Objective
To develop a manufacturing process that allows the large-scale generation of high-quality islet-like cells from a clinically relevant source of stem cells.
Background Rationale
We have developed a method to efficiently produce high numbers of islet-like cells from stem cells (SC-islets), which contain the insulin-producing β-cells found in the pancreas. To expand the use of these cells in both research and clinical settings, we plan to develop manufacturing process to scale up the production of these cells. The project aims to identify clinically relevant stem cell lines and establish a large-scale production process for SC-islets compatible with current Good Manufacturing Practice (GMP) standards, ensuring that the cells meet high quality and safety criteria and are ready for clinical translation in the near future.
Description of Project
Early clinical trials using islet-like cells derived from stem cells have shown encouraging results, with some patients achieving insulin independence. However, generating stem cell-derived islets (SC-islets) is complex, costly and inefficient. Access to a consistent product, could enable more research using SC-islets to develop better solutions for type 1 diabetes treatment. We have recently optimized a protocol to produce high-frequency, high-yield SC-islets. To facilitate the broader deployment of these cells in research and clinical studies, we plan to enhance the manufacturing process for SC-islets from unique cell sources, ensuring scalability, reproducibility, and accessibility.

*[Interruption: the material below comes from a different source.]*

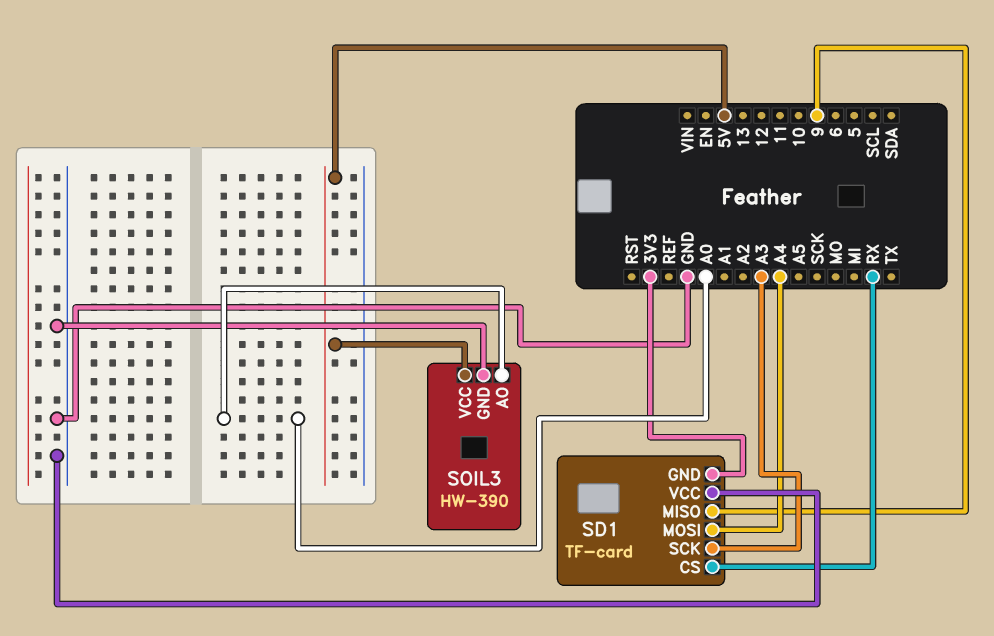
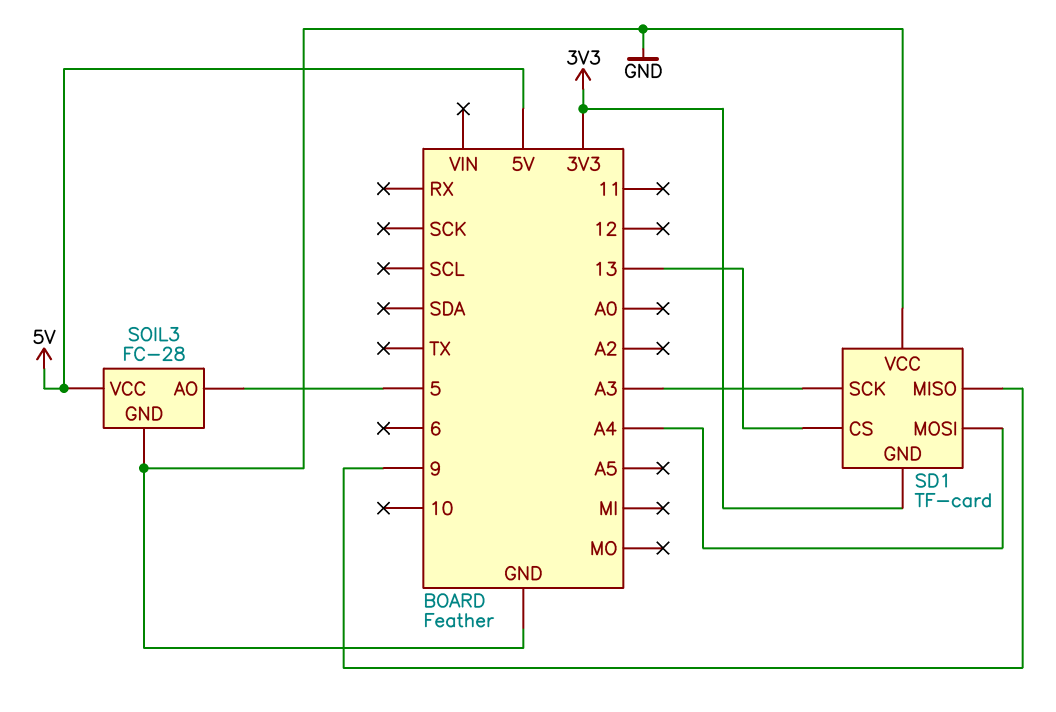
SD1 pin CS: RX -> 13
SOIL3: HW-390 -> FC-28
SOIL3 pin AO: A0 -> 5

The goal of our project is to scale up this process so we can produce large quantities of these vital cells safely and efficiently. We plan to adapt the existing method to work with advanced equipment, which allow cells to grow in large volumes under carefully controlled conditions. This will involve developing new techniques to expand the cells, monitor their quality without interfering with their growth, and harvest them in a way that meets all regulatory standards for clinical treatments.

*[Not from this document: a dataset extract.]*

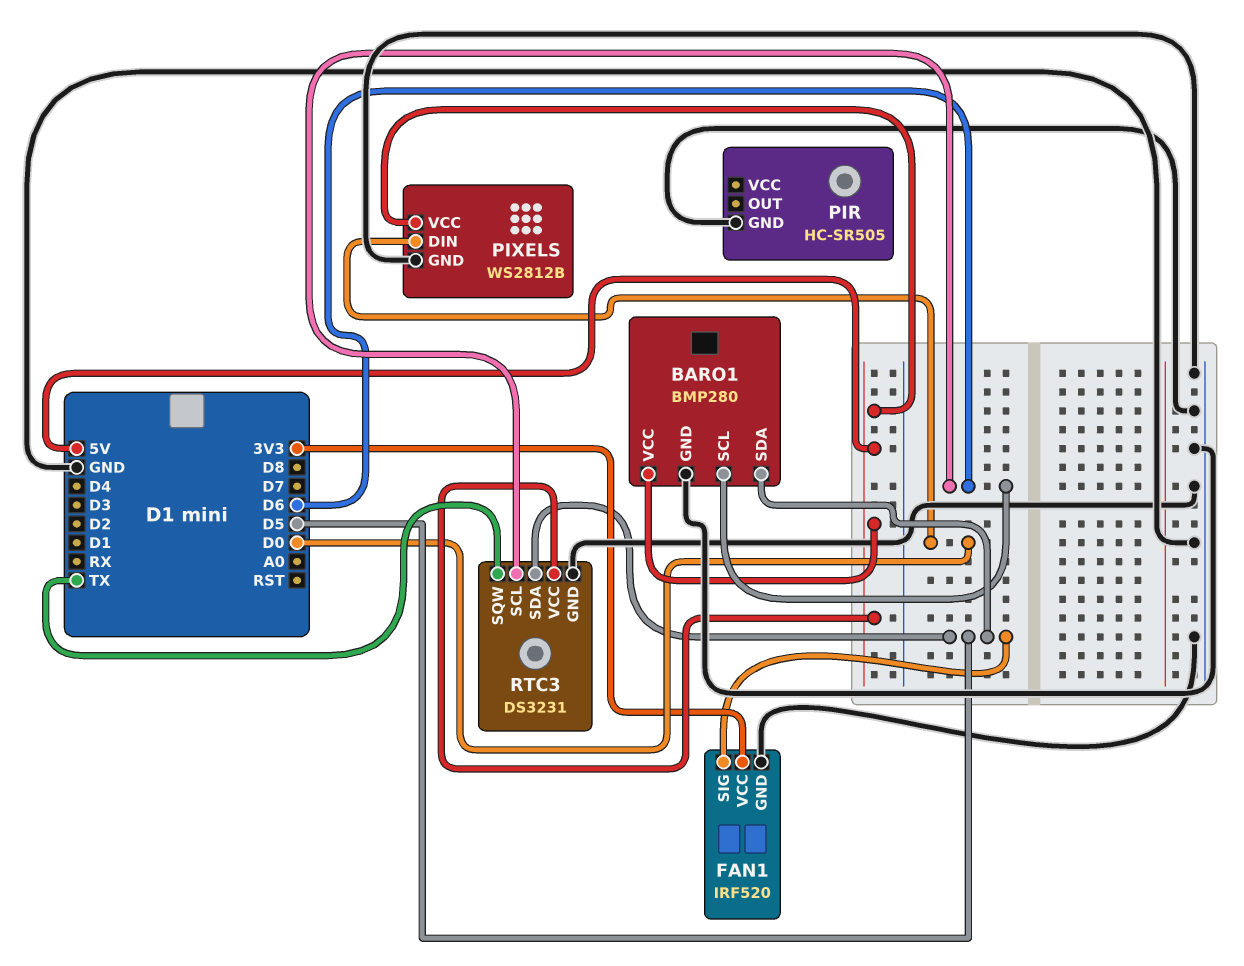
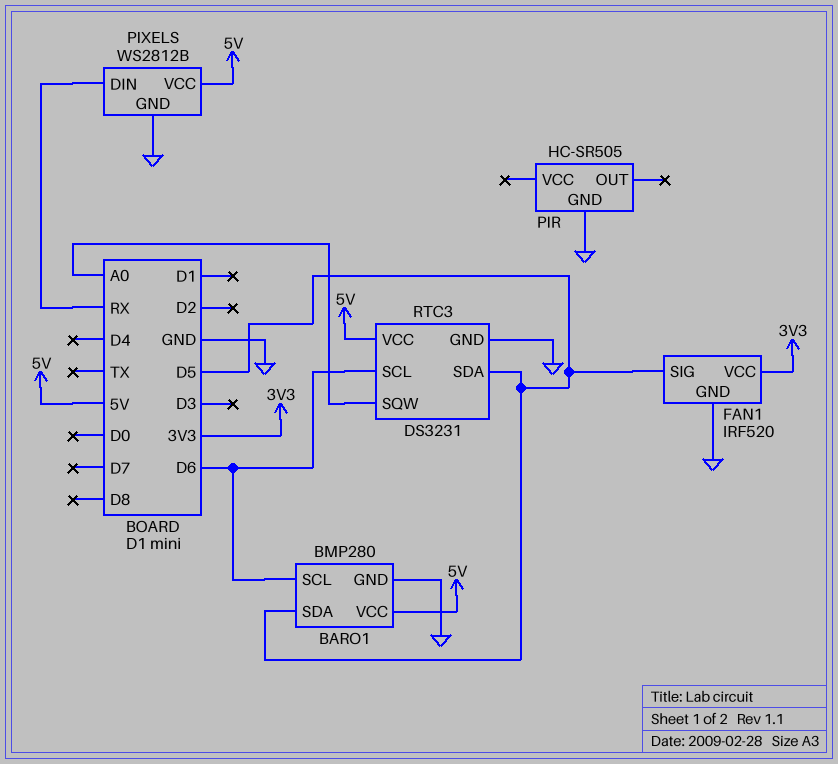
PIXELS pin DIN: D0 -> RX
RTC3 pin SQW: TX -> A0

By the end of our project, we aim to have a manufacturing process that can reliably produce high-quality, insulin-producing cells at a scale suitable for clinical applications. This means we could provide a consistent and safe supply of these cells for potential therapies, bringing us one step closer to offering a new and effective treatment option for people living with diabetes. By establishing a reliable supply of SC-islets for the research community, this project will support advancements in type 1 diabetes research and potential therapies. Our work could significantly improve the quality of life for millions of patients and represents a major advancement in the field of regenerative medicine.
Anticipated Outcome
The collaborative activities outlined in this project will create a platform to manufacture SC-islets for both research and commercial use at scale, helping to speed up the translation of discoveries into clinical applications and establish a Beta Cell Manufacturing Facility.
Relevance to T1D
Type 1 diabetes (T1D) is a chronic autoimmune condition that irreversibly damages the insulin-producing beta cells in the pancreas. Without treatment, or when individuals with T1D struggle to keep their blood sugar levels within a normal range, they face elevated risks of developing serious complications, such as heart disease, nerve damage, eye problems, and kidney disease. The primary approach for managing T1D involves regular insulin injections to help keep blood glucose levels as close to normal as possible. While this insulin therapy is the standard treatment, it only addresses the symptoms—specifically, high blood sugar levels—without offering any chance for a cure. Additionally, those relying on insulin replacement therapy can sometimes miscalculate their dosage, causing their blood sugar to drop to dangerously low levels. These challenges underscore the critical need for treatments that go beyond symptom management.
Recent advancements in generating insulin-producing cells from human pluripotent stem cells, combined with innovations in genetic and bioengineering technologies, hold promising potential to address the current treatment gap for T1D. These methods could provide an unlimited supply of cells for transplantation, potentially eliminating the need for immunosuppressive drugs. However, the high production costs for these cells pose a significant barrier to their widespread use of these cells for research and pre-clinical studies. To accelerate progress in T1D research, it is crucial to refine the manufacturing process, making these cells more affordable and accessible for research and future therapeutic use.